The way we deal with this at CoScale is by running our monitoring agent inside a container. These containers can be deployed for various orchestrators and container platforms. We have integrations with, Kubernetes, OpenShift, Docker Swarm, Google Container Engine, etc. We then run our various plugins for in-container monitoring directly in the namespace of the recognized containers to extract the relevant metrics.

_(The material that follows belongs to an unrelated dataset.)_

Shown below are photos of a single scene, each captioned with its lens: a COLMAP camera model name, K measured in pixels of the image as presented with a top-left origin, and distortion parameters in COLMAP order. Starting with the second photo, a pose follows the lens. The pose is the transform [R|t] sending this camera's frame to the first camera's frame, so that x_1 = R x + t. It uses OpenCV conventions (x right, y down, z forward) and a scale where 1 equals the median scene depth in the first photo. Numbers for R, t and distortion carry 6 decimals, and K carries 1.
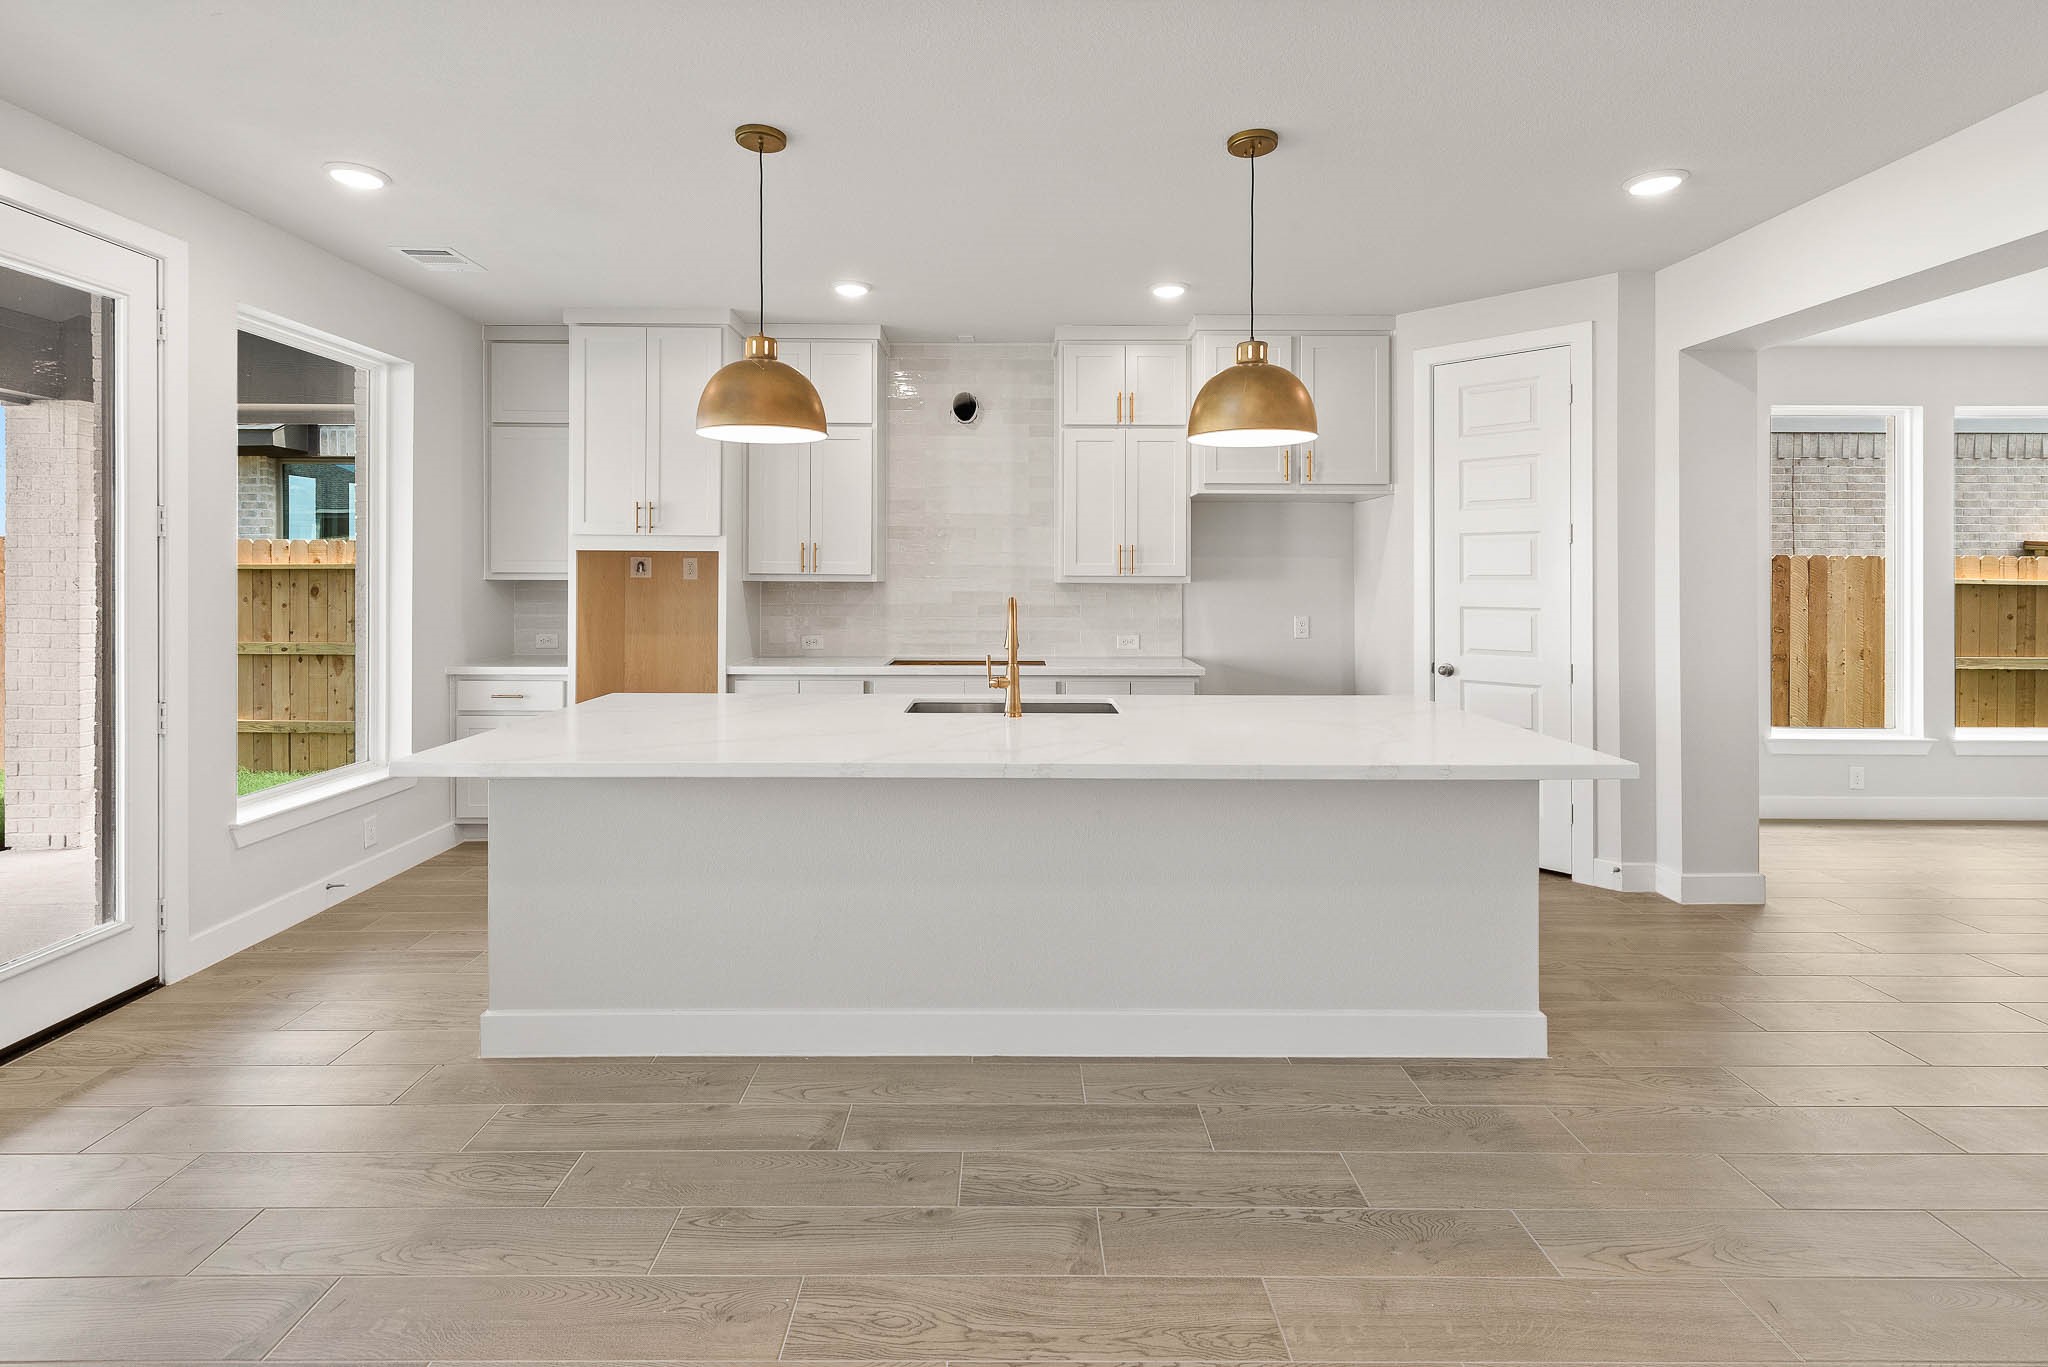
lens RADIAL K [[949.2, 0, 1012.0], [0, 949.2, 577.7], [0, 0, 1]] dist [0.013361, -0.001798]
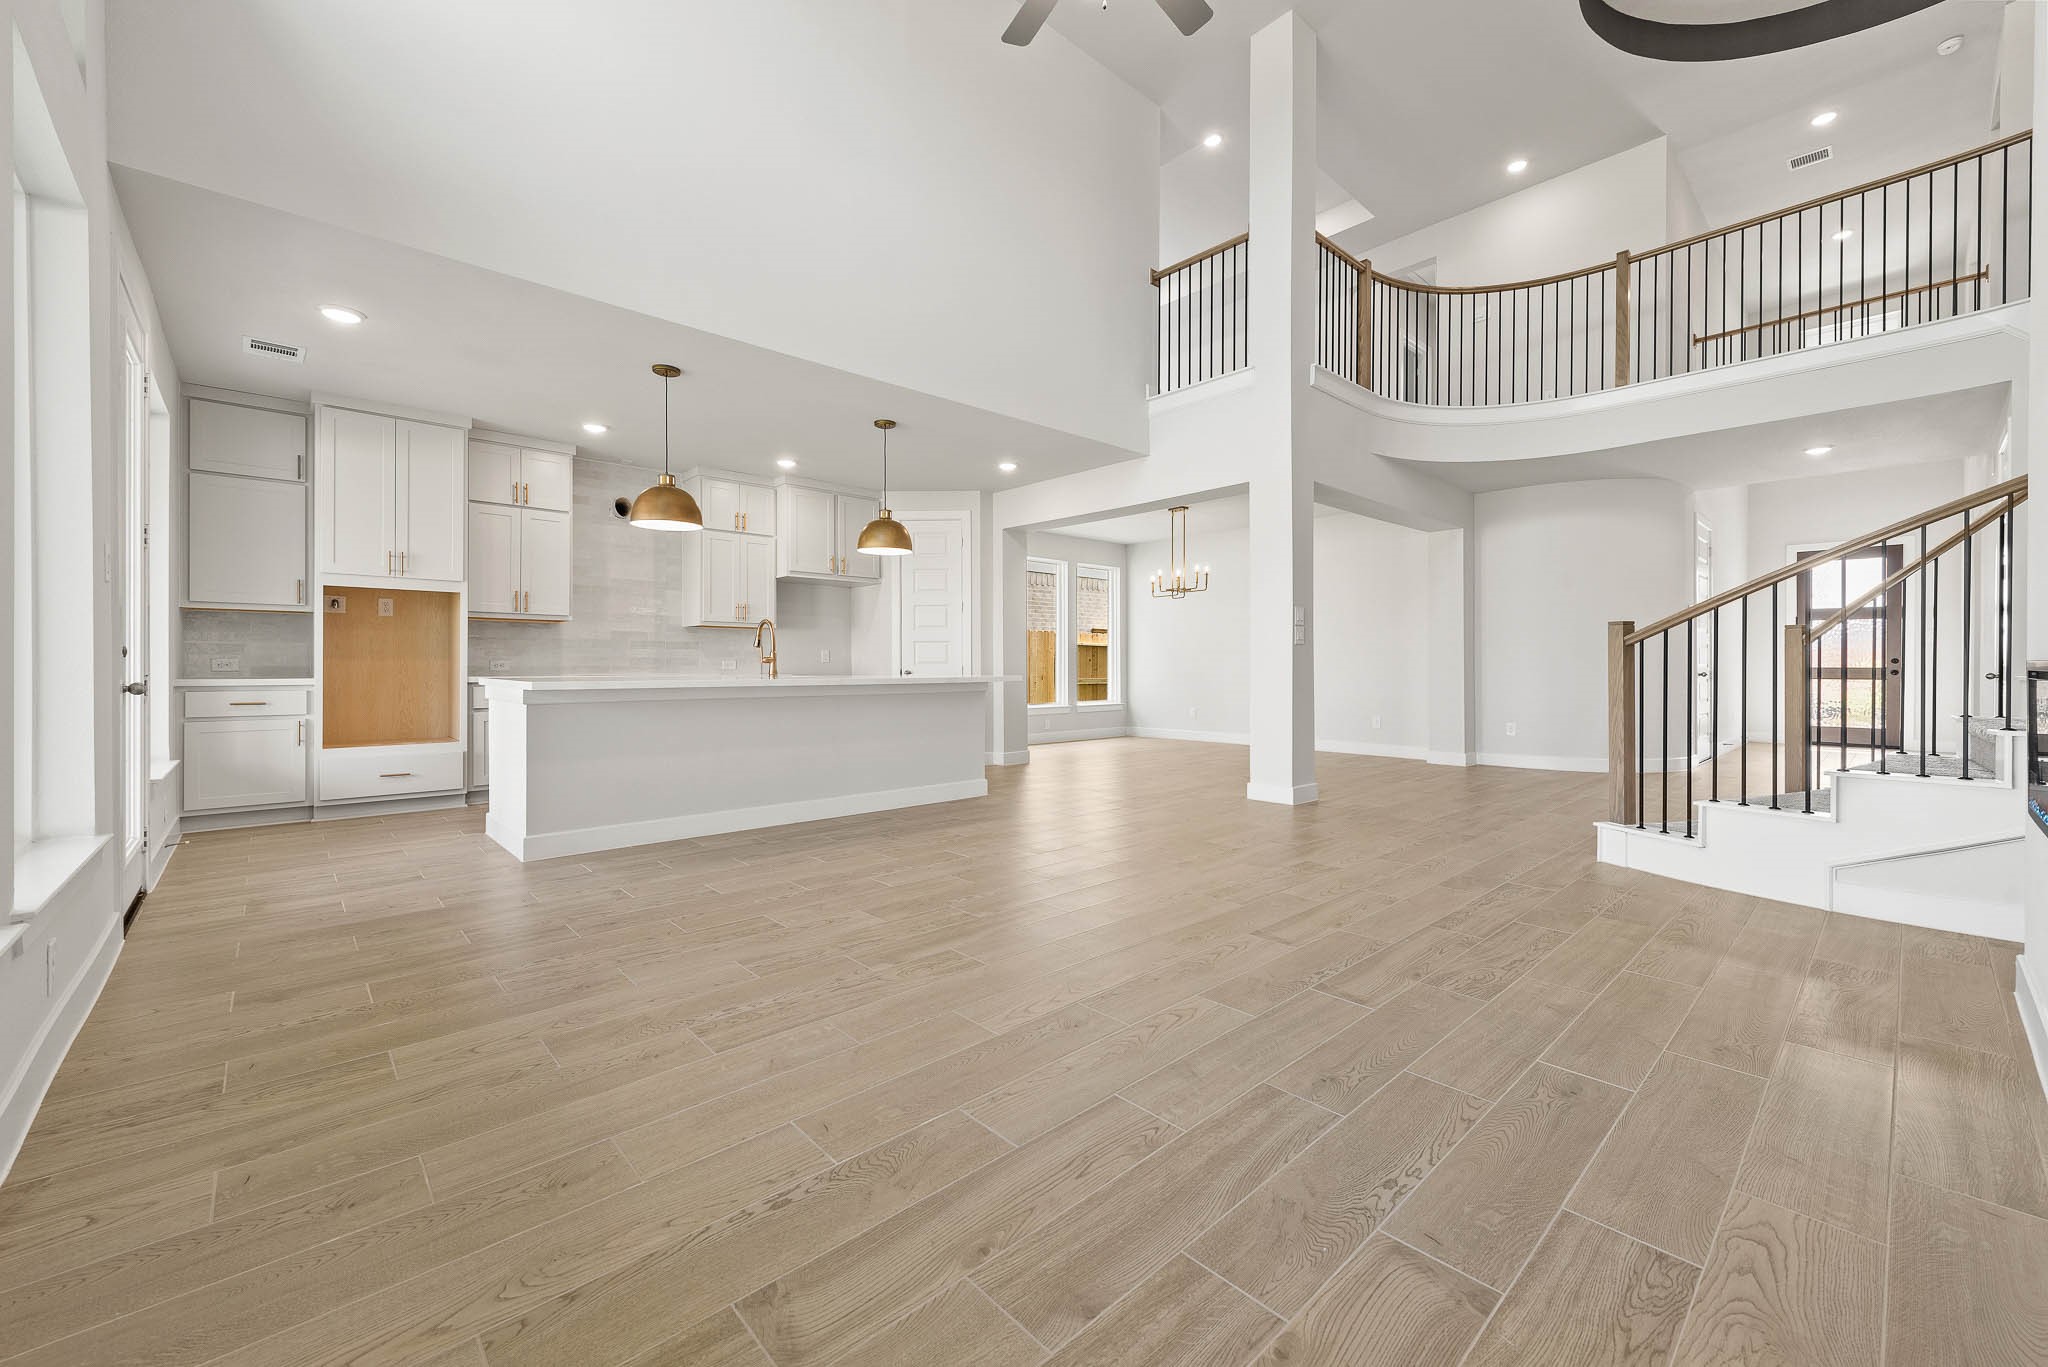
lens RADIAL K [[804.4, 0, 1021.1], [0, 804.4, 666.2], [0, 0, 1]] dist [0.011994, -0.003376]
pose [[0.738561, -0.003346, 0.674178, -0.496784], [0.003878, 0.999992, 0.000714, 0.080435], [-0.674175, 0.002087, 0.738569, -0.402630]]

Monitoring based on container images
Container-native monitoring also means that the container images define how to the monitoring should be done, and this without needing an agent inside the containers, and without requiring references to the monitoring specifics, credentials, etc. Each image runs a different service or a different version of it, and these can all have different monitoring requirements. For example, an image running an NGINX webservice will have different monitoring metrics than an image running Redis.
Container-native monitoring has a lot of facets to it, and the list above is not exhaustive but gives a good idea how to leverage the core principles of container technology for monitoring. This includes the way information is accessed in a container environment, the way monitoring is set up, and the way in which low-level metrics are translated into actionable insights.